Adv Exp Med Biol. 2026;1502:317-333. doi: 10.1007/978-981-95-6872-7_18.
ABSTRACT
Depression remains a leading cause of global disability, with early-life stress (ELS) representing one of its most potent and well-replicated risk factors. This chapter synthesizes evidence linking childhood adversity-including abuse, neglect, and loss-to persistent dysregulation of the hypothalamic-pituitary-adrenal (HPA) axis.
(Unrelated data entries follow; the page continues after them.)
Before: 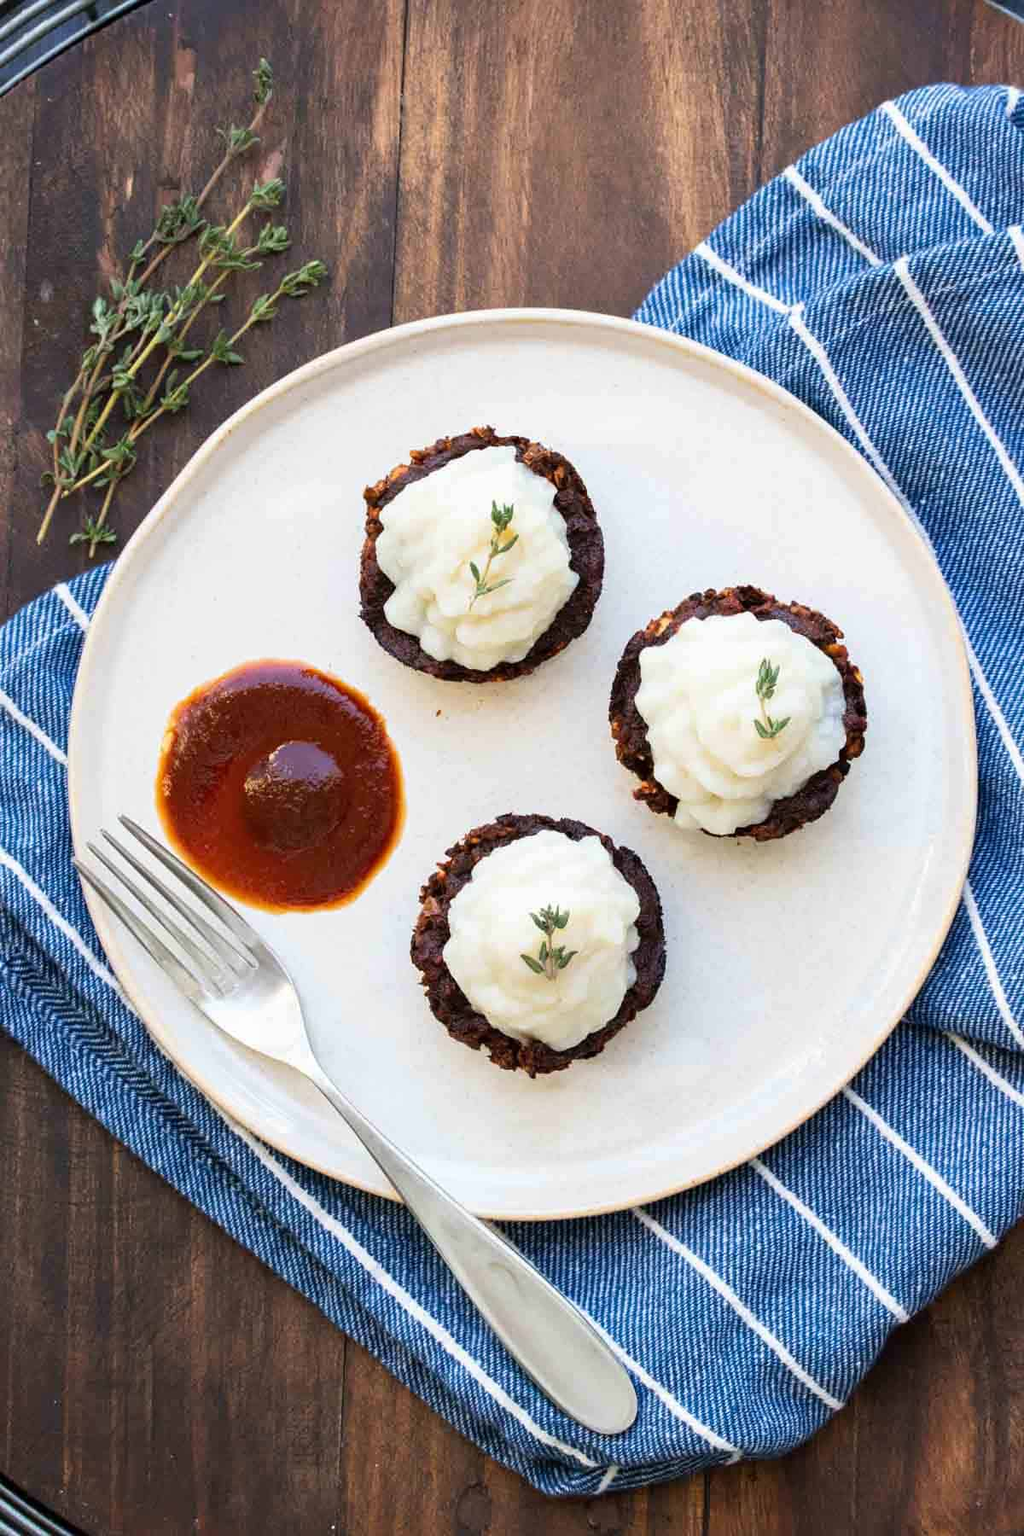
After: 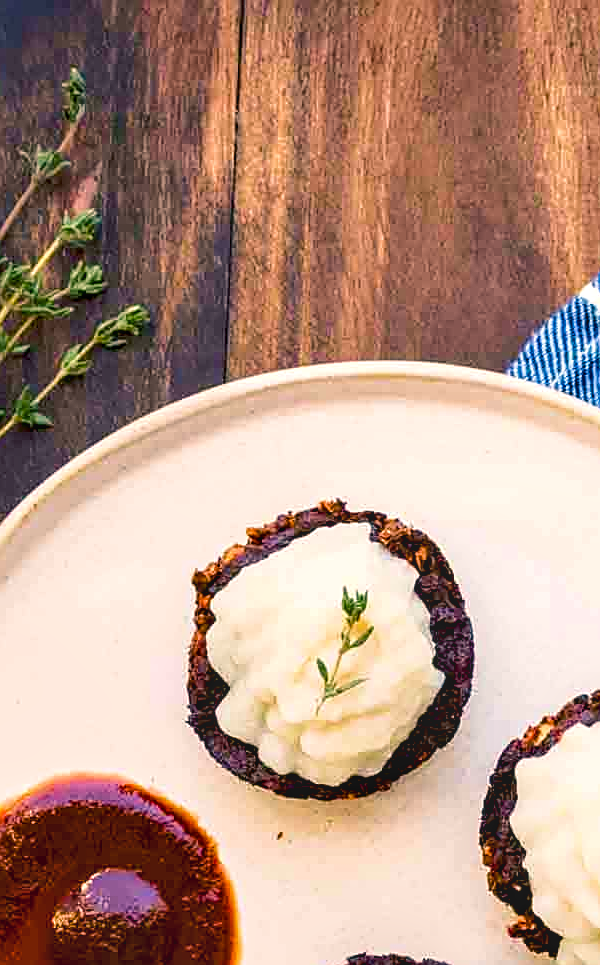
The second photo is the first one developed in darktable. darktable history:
sharpen: on, module defaults
color balance rgb: shadows lift › chroma 5.176%, shadows lift › hue 237.73°, highlights gain › chroma 3.223%, highlights gain › hue 57.02°, global offset › luminance -0.303%, global offset › hue 259.98°, perceptual saturation grading › global saturation 40.864%, perceptual saturation grading › highlights -50.188%, perceptual saturation grading › shadows 30.774%
velvia: on, module defaults
crop: left 19.559%, right 30.434%, bottom 46.381%
local contrast: on, module defaults
exposure: black level correction 0.008, exposure 0.095 EV, compensate exposure bias true, compensate highlight preservation false
tone curve: curves: ch0 [(0, 0.021) (0.059, 0.053) (0.212, 0.18) (0.337, 0.304) (0.495, 0.505) (0.725, 0.731) (0.89, 0.919) (1, 1)]; ch1 [(0, 0) (0.094, 0.081) (0.311, 0.282) (0.421, 0.417) (0.479, 0.475) (0.54, 0.55) (0.615, 0.65) (0.683, 0.688) (1, 1)]; ch2 [(0, 0) (0.257, 0.217) (0.44, 0.431) (0.498, 0.507) (0.603, 0.598) (1, 1)], color space Lab, linked channels, preserve colors none
color zones: curves: ch1 [(0, 0.525) (0.143, 0.556) (0.286, 0.52) (0.429, 0.5) (0.571, 0.5) (0.714, 0.5) (0.857, 0.503) (1, 0.525)]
A key mechanism is the imbalance between mineralocorticoid (MR) and glucocorticoid receptors (GR), resulting in altered cortisol rhythms, impaired stress recovery, and increased susceptibility to recurrent and treatment-resistant depression. Converging neuroimaging, molecular, and epigenetic data reveals that ELS induces lasting changes in MR/GR signaling, including methylation and HSD11B1 polymorphisms, which biologically embed risk across the lifespan. Translational tools such as the prednisolone suppression test (PST) and cortisol awakening response (CAR) have emerged as promising biomarkers for patient stratification, treatment prediction, and suicide risk assessment. Future directions highlight the potential of biomarker-guided psychiatry, integrating endocrine, genetic, epigenetic, neuroimaging, and immune data to inform mechanism-based interventions-such as MR/GR agonists and antagonists, including an epigenetic approach-aimed at mitigating the enduring impact of childhood adversity and advancing precision mental health care.